Data records below:
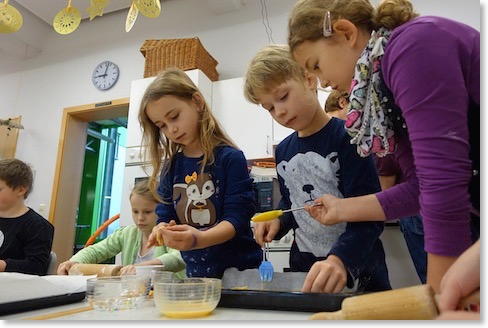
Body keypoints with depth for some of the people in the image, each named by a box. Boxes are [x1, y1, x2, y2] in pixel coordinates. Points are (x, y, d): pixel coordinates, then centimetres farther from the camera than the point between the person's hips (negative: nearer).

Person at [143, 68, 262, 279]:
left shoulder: (231, 158, -12)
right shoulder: (171, 167, 3)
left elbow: (237, 218, -16)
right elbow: (165, 216, 4)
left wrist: (199, 239, -32)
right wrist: (163, 231, -19)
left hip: (239, 269, -4)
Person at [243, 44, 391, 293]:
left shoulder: (346, 137, -15)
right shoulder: (283, 151, 5)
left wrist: (339, 259, -36)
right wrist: (279, 221, -2)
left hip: (357, 273, -5)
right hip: (303, 268, 5)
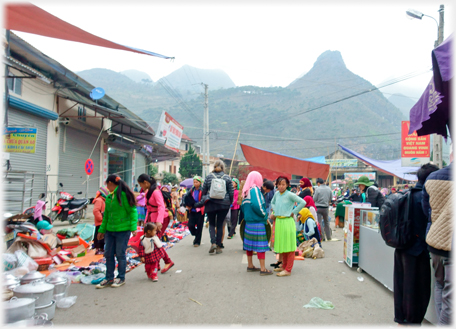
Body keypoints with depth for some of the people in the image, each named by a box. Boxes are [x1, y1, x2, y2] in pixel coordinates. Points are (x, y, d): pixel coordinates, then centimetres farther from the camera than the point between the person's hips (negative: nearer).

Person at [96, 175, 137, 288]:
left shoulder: (124, 195, -12)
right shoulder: (109, 197, 11)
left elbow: (132, 211, -12)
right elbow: (106, 215, 18)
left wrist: (133, 227, -18)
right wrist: (102, 230, 17)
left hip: (123, 230, -7)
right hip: (110, 230, 7)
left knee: (120, 254, 2)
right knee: (108, 254, 10)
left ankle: (121, 278, 18)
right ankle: (109, 278, 23)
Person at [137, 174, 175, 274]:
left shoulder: (156, 192, -16)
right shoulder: (148, 192, 13)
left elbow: (161, 207, -24)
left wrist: (159, 221, -33)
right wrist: (146, 221, 19)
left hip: (161, 219, -9)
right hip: (152, 219, 9)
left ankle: (168, 262, 0)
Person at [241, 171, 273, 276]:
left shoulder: (246, 191, 10)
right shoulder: (255, 189, -15)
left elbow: (243, 205, 13)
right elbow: (257, 205, -24)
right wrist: (264, 215, -12)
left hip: (248, 221, 9)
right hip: (257, 223, -9)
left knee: (249, 243, 15)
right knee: (260, 245, -3)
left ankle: (250, 266, 26)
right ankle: (263, 269, 2)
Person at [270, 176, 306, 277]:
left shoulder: (290, 195, -11)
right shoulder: (276, 194, 8)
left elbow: (303, 202, -16)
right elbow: (272, 203, 28)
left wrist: (293, 212, -12)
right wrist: (275, 212, 11)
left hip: (287, 222, -7)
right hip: (278, 221, 7)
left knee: (289, 245, -2)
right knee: (281, 245, 15)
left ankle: (288, 270, 1)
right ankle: (284, 266, 27)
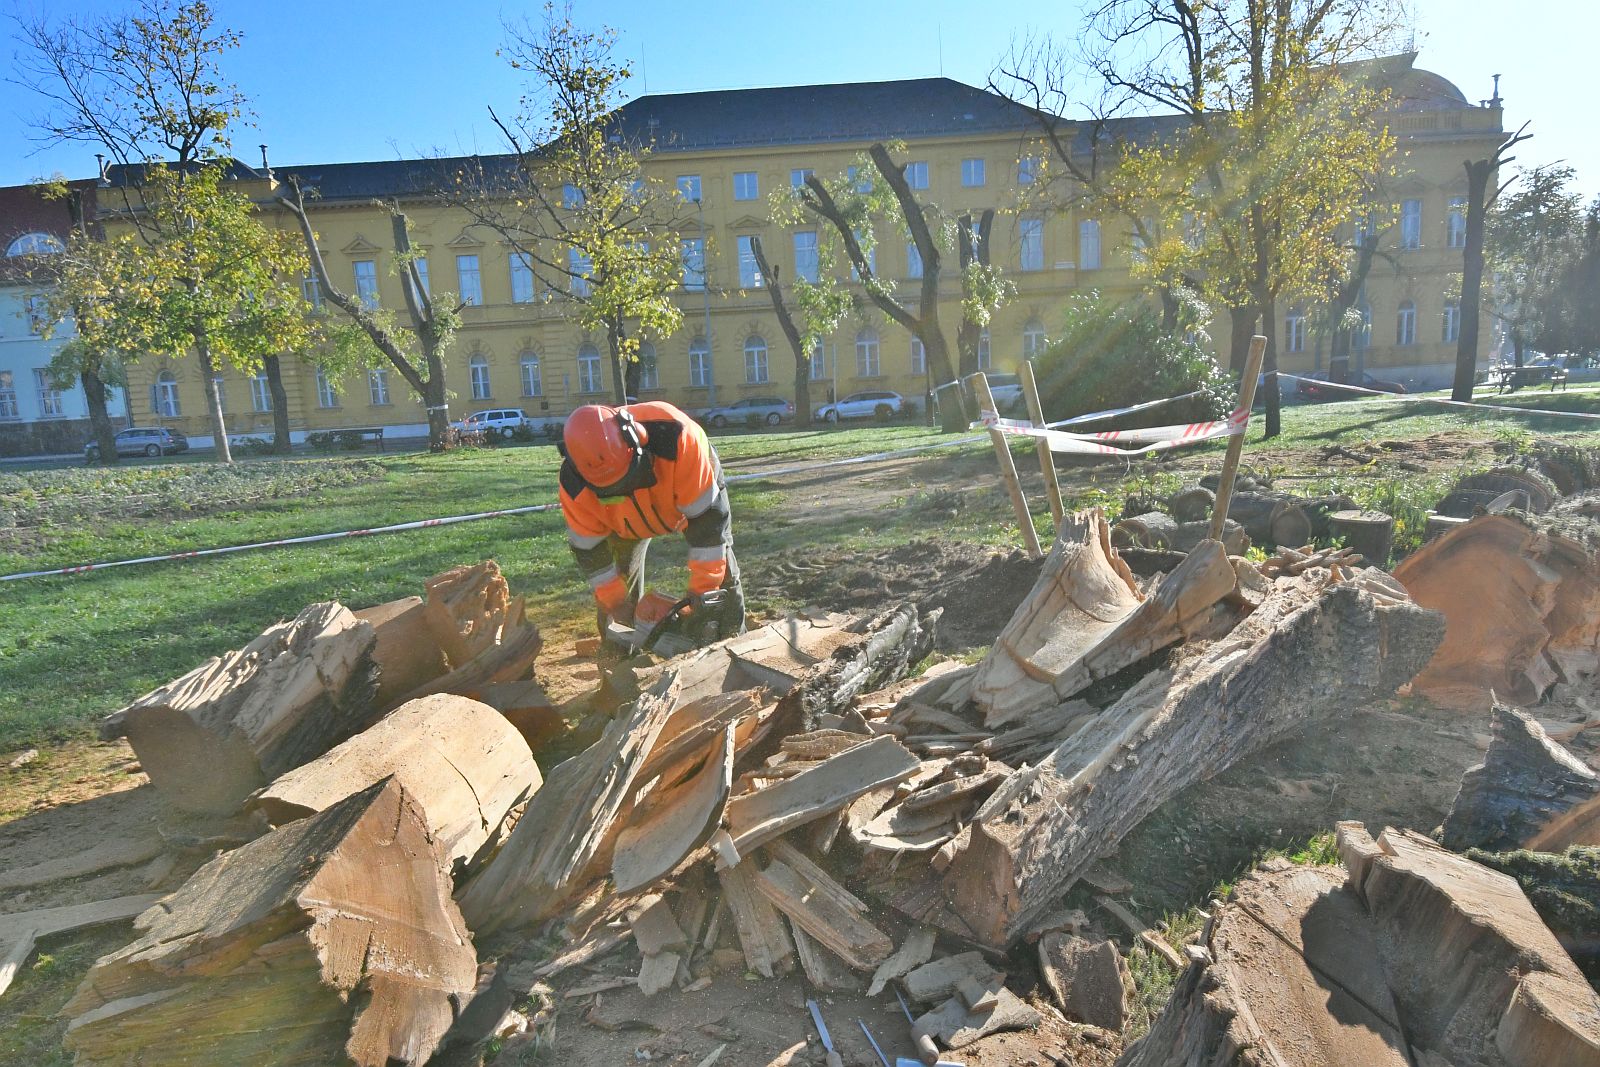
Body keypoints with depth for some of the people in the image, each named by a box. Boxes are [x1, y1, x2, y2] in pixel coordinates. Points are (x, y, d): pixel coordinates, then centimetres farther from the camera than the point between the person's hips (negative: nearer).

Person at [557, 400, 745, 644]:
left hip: (697, 492, -1)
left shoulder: (675, 437, -47)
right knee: (618, 585, -3)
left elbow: (709, 515, -39)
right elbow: (589, 550, -19)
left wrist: (702, 595, -35)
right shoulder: (574, 484, -35)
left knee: (722, 573, -5)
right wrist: (615, 606, -17)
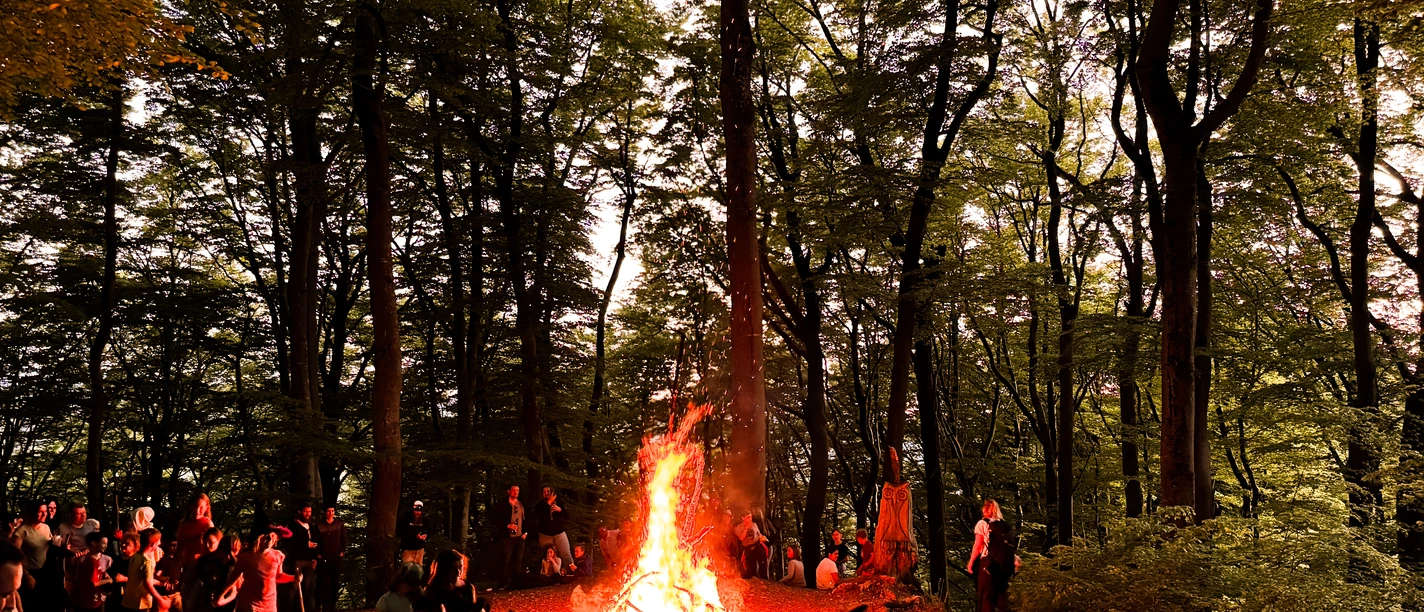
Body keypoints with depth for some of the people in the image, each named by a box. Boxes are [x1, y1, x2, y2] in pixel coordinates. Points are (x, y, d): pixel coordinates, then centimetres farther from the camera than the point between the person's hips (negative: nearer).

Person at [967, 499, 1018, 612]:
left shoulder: (982, 524, -5)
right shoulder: (1005, 525, 11)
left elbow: (978, 546, -8)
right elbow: (1009, 546, 6)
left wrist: (971, 562, 0)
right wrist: (1014, 561, 10)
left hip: (988, 563, -5)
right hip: (1005, 564, 5)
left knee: (986, 595, 2)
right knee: (1000, 593, 17)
End of Data records.
= What to produce =
Rewrite all the lines above as a Markdown table with the columns Row and Text, giving each line its running number under Row and skipping blank lines. Leave the pictures out.

= Solution =
| Row | Text |
|---|---|
| 1 | Body keypoints with depth for some of the people in the image, each named by a box. Boxes are [x1, y1, x2, y2] in pixel coordinates. Points are (x, y, d): pixel coordinates, then centimetres farther from the camera than the point between the person's hips (negative: nearer). |
| 2 | Person at [143, 68, 262, 279]: |
| 3 | left shoulder: (231, 158, -12) |
| 4 | right shoulder: (171, 167, 3) |
| 5 | left elbow: (237, 218, -16) |
| 6 | right elbow: (165, 216, 4) |
| 7 | left wrist: (199, 239, -32) |
| 8 | right wrist: (163, 231, -19) |
| 9 | left hip: (239, 269, -4) |
| 10 | Person at [243, 44, 391, 293]: |
| 11 | left shoulder: (346, 137, -15) |
| 12 | right shoulder: (283, 151, 5) |
| 13 | left wrist: (339, 259, -36) |
| 14 | right wrist: (279, 221, -2) |
| 15 | left hip: (357, 273, -5) |
| 16 | right hip: (303, 268, 5) |
| 17 | Body keypoints with depth for some of the people in the image, each named by a box. Boxes are [x1, y1, x2, y2] in pixel coordinates. Points are (x, y, d): pixel coordinates, then centimetres farther from the camera than the point between the person's hips (negative: nearer). |
| 18 | Person at [96, 175, 137, 288]: |
| 19 | left shoulder: (124, 195, -12) |
| 20 | right shoulder: (109, 197, 11) |
| 21 | left elbow: (132, 211, -12) |
| 22 | right elbow: (106, 215, 18) |
| 23 | left wrist: (133, 227, -18) |
| 24 | right wrist: (102, 230, 17) |
| 25 | left hip: (123, 230, -7) |
| 26 | right hip: (110, 230, 7) |
| 27 | left knee: (120, 254, 2) |
| 28 | right knee: (108, 254, 10) |
| 29 | left ankle: (121, 278, 18) |
| 30 | right ankle: (109, 278, 23) |
| 31 | Person at [137, 174, 175, 274]: |
| 32 | left shoulder: (156, 192, -16) |
| 33 | right shoulder: (148, 192, 13) |
| 34 | left elbow: (161, 207, -24) |
| 35 | left wrist: (159, 221, -33) |
| 36 | right wrist: (146, 221, 19) |
| 37 | left hip: (161, 219, -9) |
| 38 | right hip: (152, 219, 9) |
| 39 | left ankle: (168, 262, 0) |
| 40 | Person at [241, 171, 273, 276]: |
| 41 | left shoulder: (246, 191, 10) |
| 42 | right shoulder: (255, 189, -15) |
| 43 | left elbow: (243, 205, 13) |
| 44 | right elbow: (257, 205, -24) |
| 45 | right wrist: (264, 215, -12) |
| 46 | left hip: (248, 221, 9) |
| 47 | right hip: (257, 223, -9) |
| 48 | left knee: (249, 243, 15) |
| 49 | right knee: (260, 245, -3) |
| 50 | left ankle: (250, 266, 26) |
| 51 | right ankle: (263, 269, 2) |
| 52 | Person at [270, 176, 306, 277]: |
| 53 | left shoulder: (290, 195, -11) |
| 54 | right shoulder: (276, 194, 8) |
| 55 | left elbow: (303, 202, -16) |
| 56 | right elbow: (272, 203, 28) |
| 57 | left wrist: (293, 212, -12) |
| 58 | right wrist: (275, 212, 11) |
| 59 | left hip: (287, 222, -7) |
| 60 | right hip: (278, 221, 7) |
| 61 | left knee: (289, 245, -2) |
| 62 | right knee: (281, 245, 15) |
| 63 | left ankle: (288, 270, 1) |
| 64 | right ankle: (284, 266, 27) |
| 65 | Body keypoints with depth for some of the people in the image, each named by a box. Boxes are [x1, y1, x2, y2] in pixel coordinates. Points are (x, y, d): pixel coordinates, then centimetres farther from the camera than the point between the person's hips (negative: nearer). |
| 66 | Person at [557, 400, 745, 644]: |
| 67 | left hip: (697, 492, -1) |
| 68 | left shoulder: (675, 437, -47) |
| 69 | right knee: (618, 585, -3) |
| 70 | left elbow: (709, 515, -39) |
| 71 | right elbow: (589, 550, -19) |
| 72 | left wrist: (702, 595, -35) |
| 73 | right shoulder: (574, 484, -35) |
| 74 | left knee: (722, 573, -5) |
| 75 | right wrist: (615, 606, -17) |
| 76 | Body keypoints with depth for some of the people in the image, each named by a box. Boxes are [x1, y1, x2, y2] in pixel coordinates. Points are (x, y, d): pixel coordinates, then centimetres farther from the camera than the point between the person's hips (negative: nearer). |
| 77 | Person at [967, 499, 1018, 612]: |
| 78 | left shoulder: (982, 524, -5) |
| 79 | right shoulder: (1005, 525, 11) |
| 80 | left elbow: (978, 546, -8) |
| 81 | right elbow: (1009, 546, 6) |
| 82 | left wrist: (971, 562, 0) |
| 83 | right wrist: (1014, 561, 10) |
| 84 | left hip: (988, 563, -5) |
| 85 | right hip: (1005, 564, 5) |
| 86 | left knee: (986, 595, 2) |
| 87 | right knee: (1000, 593, 17) |